> [Directions] The answer must be every line of the records below that holds the word "frame".

Entries taken from a collection
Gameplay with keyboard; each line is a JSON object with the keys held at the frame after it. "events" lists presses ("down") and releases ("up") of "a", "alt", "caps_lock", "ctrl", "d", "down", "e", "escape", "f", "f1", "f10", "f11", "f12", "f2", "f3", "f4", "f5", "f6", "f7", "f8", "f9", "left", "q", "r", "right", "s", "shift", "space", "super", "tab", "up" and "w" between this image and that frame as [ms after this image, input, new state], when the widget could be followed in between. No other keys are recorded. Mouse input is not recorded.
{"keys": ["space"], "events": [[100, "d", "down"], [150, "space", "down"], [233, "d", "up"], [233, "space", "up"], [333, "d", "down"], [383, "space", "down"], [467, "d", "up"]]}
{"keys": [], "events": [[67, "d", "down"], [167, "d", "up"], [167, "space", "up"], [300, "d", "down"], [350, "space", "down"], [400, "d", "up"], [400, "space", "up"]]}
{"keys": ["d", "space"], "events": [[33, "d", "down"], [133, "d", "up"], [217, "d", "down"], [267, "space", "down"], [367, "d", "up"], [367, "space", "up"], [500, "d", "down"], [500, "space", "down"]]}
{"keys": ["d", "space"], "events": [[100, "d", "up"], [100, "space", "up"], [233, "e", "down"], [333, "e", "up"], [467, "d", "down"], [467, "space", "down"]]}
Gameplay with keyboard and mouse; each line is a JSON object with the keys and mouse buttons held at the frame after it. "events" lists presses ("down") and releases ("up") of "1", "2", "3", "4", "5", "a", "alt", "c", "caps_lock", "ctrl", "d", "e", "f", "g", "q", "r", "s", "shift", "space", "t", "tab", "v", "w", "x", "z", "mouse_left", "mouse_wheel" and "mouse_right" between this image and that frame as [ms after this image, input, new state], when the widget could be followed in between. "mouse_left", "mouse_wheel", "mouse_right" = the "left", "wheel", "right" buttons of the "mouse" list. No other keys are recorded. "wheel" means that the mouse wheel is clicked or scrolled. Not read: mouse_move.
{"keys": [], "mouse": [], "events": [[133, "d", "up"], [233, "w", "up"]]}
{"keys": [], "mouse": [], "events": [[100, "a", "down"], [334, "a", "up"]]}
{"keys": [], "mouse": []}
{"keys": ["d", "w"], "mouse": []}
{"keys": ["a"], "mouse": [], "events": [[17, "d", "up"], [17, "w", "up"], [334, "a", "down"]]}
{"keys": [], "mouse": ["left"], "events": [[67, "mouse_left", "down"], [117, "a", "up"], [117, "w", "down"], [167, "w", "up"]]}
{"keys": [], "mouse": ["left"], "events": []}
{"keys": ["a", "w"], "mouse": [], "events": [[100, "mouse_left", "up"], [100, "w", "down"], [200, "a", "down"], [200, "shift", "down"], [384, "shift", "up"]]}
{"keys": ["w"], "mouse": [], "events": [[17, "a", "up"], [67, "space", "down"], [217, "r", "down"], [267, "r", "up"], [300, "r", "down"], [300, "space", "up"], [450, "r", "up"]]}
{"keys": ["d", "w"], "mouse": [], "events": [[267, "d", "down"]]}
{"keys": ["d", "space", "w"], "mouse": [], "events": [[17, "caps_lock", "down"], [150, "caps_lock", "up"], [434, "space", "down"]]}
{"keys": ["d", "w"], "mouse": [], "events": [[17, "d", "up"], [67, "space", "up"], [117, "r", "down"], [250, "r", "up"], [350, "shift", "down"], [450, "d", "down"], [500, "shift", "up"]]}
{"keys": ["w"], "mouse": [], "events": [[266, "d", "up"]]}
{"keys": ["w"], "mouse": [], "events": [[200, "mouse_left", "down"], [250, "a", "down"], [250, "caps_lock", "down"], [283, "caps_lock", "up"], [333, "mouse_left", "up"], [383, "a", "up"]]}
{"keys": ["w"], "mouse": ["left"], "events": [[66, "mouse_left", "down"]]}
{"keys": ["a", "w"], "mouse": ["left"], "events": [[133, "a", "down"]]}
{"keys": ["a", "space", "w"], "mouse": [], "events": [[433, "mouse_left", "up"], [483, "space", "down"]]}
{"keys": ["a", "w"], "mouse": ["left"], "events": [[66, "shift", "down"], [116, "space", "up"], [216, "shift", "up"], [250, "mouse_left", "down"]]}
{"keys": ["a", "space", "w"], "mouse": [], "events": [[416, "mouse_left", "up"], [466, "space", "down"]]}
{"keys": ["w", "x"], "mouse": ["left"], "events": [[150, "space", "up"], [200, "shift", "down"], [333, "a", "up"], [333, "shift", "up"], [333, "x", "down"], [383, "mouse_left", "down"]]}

> [Finished task]
Gameplay with keyboard; each line is a JSON object with the keys held at the frame after it. "events" lists presses ("down") and releases ("up") of "a", "alt", "caps_lock", "ctrl", "d", "down", "e", "escape", "f", "f1", "f10", "f11", "f12", "f2", "f3", "f4", "f5", "f6", "f7", "f8", "f9", "left", "q", "r", "right", "s", "shift", "space", "super", "tab", "up" and "w" between this image and that frame as [ms after this image, input, new state], when the widget could be followed in between. No other keys are recorded. Mouse input is not recorded.
Gameplay with keyboard and mouse; each line is a JSON object with the keys and mouse buttons held at the frame after it. "events" lists presses ("down") and releases ("up") of "1", "2", "3", "4", "5", "a", "alt", "c", "caps_lock", "ctrl", "d", "e", "f", "g", "q", "r", "s", "shift", "space", "t", "tab", "v", "w", "x", "z", "mouse_left", "mouse_wheel" and "mouse_right" between this image and that frame as [ms after this image, input, new state], when the widget could be followed in between. "mouse_left", "mouse_wheel", "mouse_right" = the "left", "wheel", "right" buttons of the "mouse" list. No other keys are recorded. "wheel" means that the mouse wheel is clicked or scrolled. Not read: mouse_move.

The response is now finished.